▶ WORK TO COMPLETE
The expected output is exactly the lines below, starting at the line with "pinky tip: (340, 377)" and ending at the line with "wrist: (697, 461)", both included; no other line belongs in it.

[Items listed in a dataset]
****************

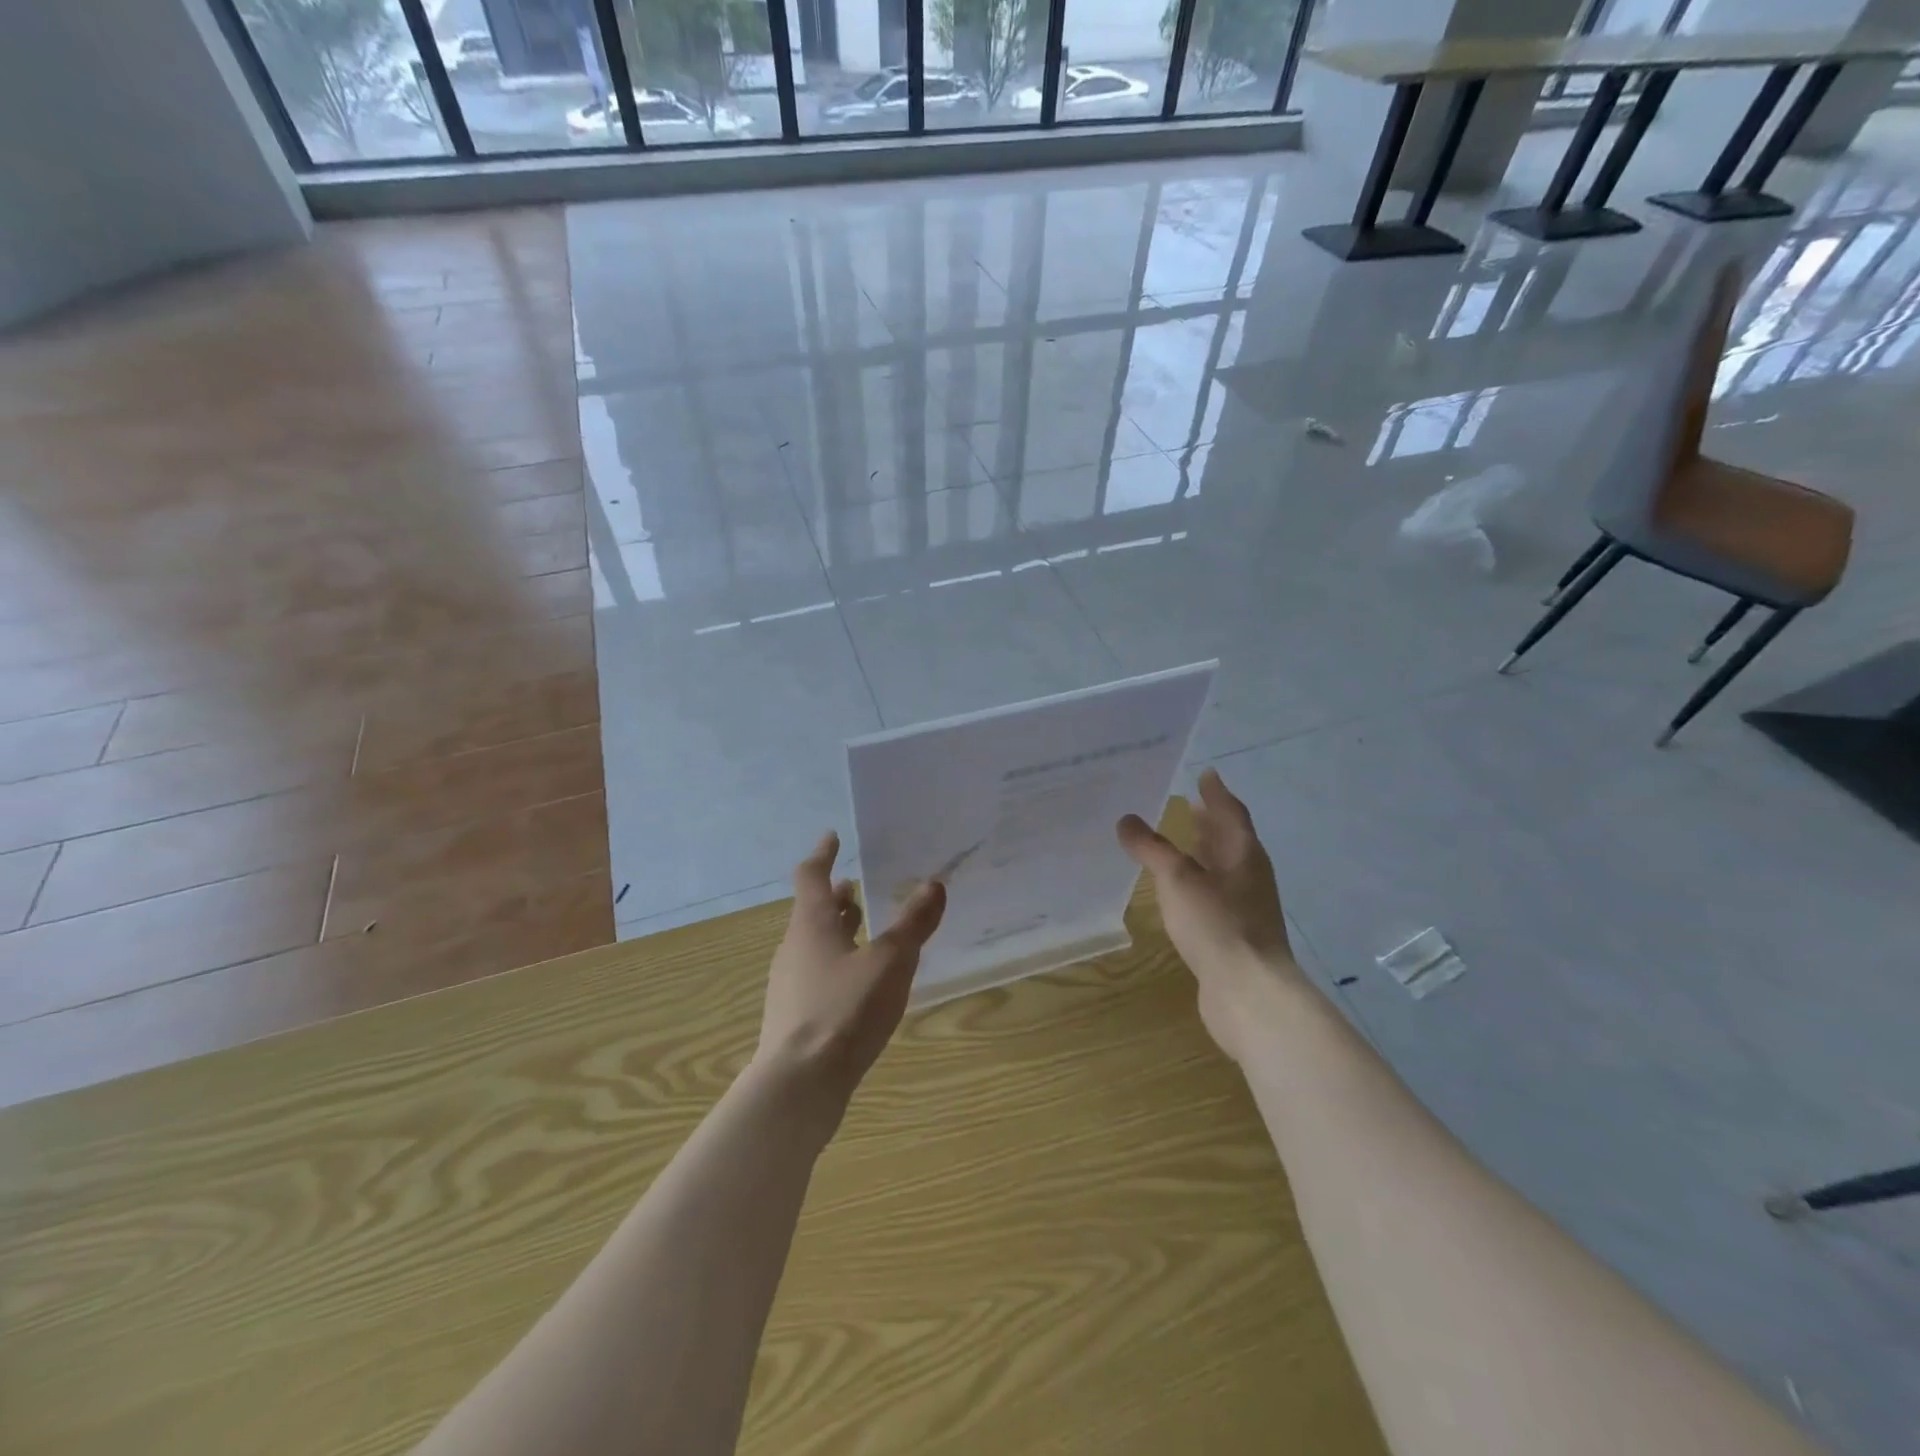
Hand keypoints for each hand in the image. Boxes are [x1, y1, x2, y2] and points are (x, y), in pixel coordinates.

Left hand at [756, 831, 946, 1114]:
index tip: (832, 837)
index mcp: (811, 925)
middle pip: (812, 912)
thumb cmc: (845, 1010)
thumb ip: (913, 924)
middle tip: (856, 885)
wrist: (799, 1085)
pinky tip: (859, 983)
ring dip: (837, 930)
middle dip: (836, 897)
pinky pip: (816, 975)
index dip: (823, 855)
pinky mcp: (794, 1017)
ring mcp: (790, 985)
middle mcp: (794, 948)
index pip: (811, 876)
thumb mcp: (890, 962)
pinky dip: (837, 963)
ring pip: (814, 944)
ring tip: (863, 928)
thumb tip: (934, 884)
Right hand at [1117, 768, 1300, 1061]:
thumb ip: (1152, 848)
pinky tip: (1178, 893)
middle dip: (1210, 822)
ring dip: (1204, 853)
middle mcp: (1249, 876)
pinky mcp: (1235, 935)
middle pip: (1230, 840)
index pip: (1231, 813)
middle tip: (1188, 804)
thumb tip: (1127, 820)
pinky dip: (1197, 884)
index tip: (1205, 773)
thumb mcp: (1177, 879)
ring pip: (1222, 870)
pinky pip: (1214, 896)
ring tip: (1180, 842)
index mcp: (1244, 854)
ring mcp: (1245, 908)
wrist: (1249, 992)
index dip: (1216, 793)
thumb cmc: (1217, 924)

****************

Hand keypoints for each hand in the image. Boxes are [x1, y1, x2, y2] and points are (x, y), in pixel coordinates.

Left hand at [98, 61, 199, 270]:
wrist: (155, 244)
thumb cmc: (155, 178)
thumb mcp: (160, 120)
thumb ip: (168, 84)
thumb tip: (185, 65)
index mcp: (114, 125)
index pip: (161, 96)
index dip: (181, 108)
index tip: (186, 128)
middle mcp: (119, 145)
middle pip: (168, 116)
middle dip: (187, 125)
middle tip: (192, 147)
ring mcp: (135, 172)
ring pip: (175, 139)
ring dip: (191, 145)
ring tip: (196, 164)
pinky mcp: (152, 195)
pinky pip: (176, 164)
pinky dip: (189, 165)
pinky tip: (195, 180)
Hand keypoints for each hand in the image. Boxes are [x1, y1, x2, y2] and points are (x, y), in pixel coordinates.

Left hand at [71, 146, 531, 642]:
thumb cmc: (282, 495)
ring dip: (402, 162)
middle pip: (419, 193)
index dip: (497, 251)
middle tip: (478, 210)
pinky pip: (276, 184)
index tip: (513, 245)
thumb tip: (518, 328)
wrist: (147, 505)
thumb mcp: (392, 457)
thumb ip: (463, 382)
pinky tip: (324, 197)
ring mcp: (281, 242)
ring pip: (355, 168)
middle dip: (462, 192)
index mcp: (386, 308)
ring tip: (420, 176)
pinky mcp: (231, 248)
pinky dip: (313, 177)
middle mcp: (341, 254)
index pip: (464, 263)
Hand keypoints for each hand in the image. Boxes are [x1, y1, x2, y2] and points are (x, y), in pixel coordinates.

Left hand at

****************

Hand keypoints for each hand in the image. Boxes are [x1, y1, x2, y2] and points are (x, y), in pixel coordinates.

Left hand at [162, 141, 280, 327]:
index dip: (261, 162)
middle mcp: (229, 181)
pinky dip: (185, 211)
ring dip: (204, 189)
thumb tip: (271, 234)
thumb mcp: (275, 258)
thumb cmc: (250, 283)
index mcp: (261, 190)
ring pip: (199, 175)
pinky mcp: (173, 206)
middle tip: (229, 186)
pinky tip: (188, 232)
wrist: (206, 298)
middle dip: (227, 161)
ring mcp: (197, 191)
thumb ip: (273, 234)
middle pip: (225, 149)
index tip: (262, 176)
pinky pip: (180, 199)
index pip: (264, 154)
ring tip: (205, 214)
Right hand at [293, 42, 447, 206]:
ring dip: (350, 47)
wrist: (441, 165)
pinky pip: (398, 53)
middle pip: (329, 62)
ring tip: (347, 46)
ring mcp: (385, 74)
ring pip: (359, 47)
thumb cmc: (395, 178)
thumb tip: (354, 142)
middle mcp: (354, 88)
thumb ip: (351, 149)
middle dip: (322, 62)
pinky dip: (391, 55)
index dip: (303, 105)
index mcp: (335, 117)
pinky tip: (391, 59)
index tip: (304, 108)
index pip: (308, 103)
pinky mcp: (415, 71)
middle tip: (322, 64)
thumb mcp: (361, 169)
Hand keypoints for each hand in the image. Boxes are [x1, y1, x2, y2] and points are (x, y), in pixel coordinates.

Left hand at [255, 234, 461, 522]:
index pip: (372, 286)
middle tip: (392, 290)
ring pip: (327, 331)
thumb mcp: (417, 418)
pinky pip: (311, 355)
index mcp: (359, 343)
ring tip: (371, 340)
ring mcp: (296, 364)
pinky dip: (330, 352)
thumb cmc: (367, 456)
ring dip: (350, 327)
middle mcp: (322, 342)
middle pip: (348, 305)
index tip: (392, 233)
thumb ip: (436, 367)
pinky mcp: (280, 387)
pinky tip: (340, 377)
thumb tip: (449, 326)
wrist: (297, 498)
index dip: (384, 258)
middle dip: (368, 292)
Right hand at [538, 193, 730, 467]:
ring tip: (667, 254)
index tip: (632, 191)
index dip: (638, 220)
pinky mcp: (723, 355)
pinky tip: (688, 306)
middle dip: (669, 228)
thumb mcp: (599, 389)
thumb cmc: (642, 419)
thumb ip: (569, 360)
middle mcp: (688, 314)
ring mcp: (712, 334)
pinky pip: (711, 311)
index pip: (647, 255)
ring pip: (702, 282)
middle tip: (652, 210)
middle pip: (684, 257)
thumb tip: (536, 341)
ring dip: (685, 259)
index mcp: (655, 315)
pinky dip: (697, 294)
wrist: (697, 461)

****************

▶ ANSWER BELOW
pinky tip: (340, 377)
thumb tip: (449, 326)
wrist: (297, 498)
index dip: (384, 258)
middle dip: (368, 292)
Right hand at [538, 193, 730, 467]:
ring tip: (667, 254)
index tip: (632, 191)
index dip: (638, 220)
pinky mcp: (723, 355)
pinky tip: (688, 306)
middle dip: (669, 228)
thumb mcp: (599, 389)
thumb cmc: (642, 419)
thumb ip: (569, 360)
middle mcp: (688, 314)
ring mcp: (712, 334)
pinky pip: (711, 311)
index pip: (647, 255)
ring pip: (702, 282)
middle tip: (652, 210)
middle pip: (684, 257)
thumb tip: (536, 341)
ring dip: (685, 259)
index mcp: (655, 315)
pinky dip: (697, 294)
wrist: (697, 461)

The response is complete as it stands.